▶ **Exercise**
How many lines in the data below contain the string "הילדים", with case counting? Give only the number.

▶ **Data to examine**
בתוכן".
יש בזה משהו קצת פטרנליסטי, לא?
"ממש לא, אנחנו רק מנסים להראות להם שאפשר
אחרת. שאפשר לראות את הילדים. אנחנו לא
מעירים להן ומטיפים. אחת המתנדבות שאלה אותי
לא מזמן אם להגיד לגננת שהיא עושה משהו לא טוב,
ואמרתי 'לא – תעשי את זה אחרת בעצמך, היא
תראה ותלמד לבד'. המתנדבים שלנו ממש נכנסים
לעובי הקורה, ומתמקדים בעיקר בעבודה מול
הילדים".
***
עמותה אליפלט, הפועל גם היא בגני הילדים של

* * *

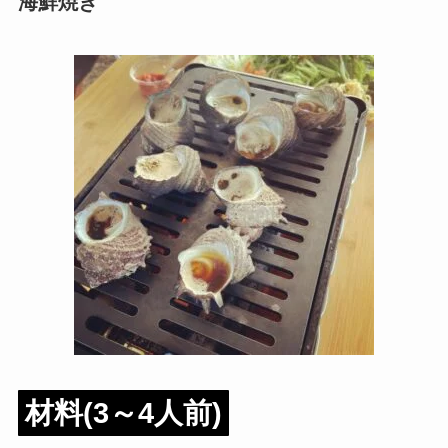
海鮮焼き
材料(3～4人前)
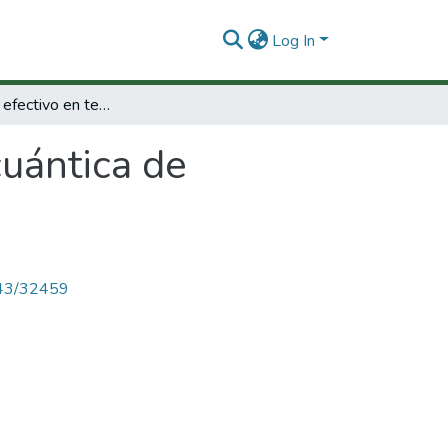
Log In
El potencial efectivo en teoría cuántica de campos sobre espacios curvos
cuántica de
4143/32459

▶ **Worked solution**
3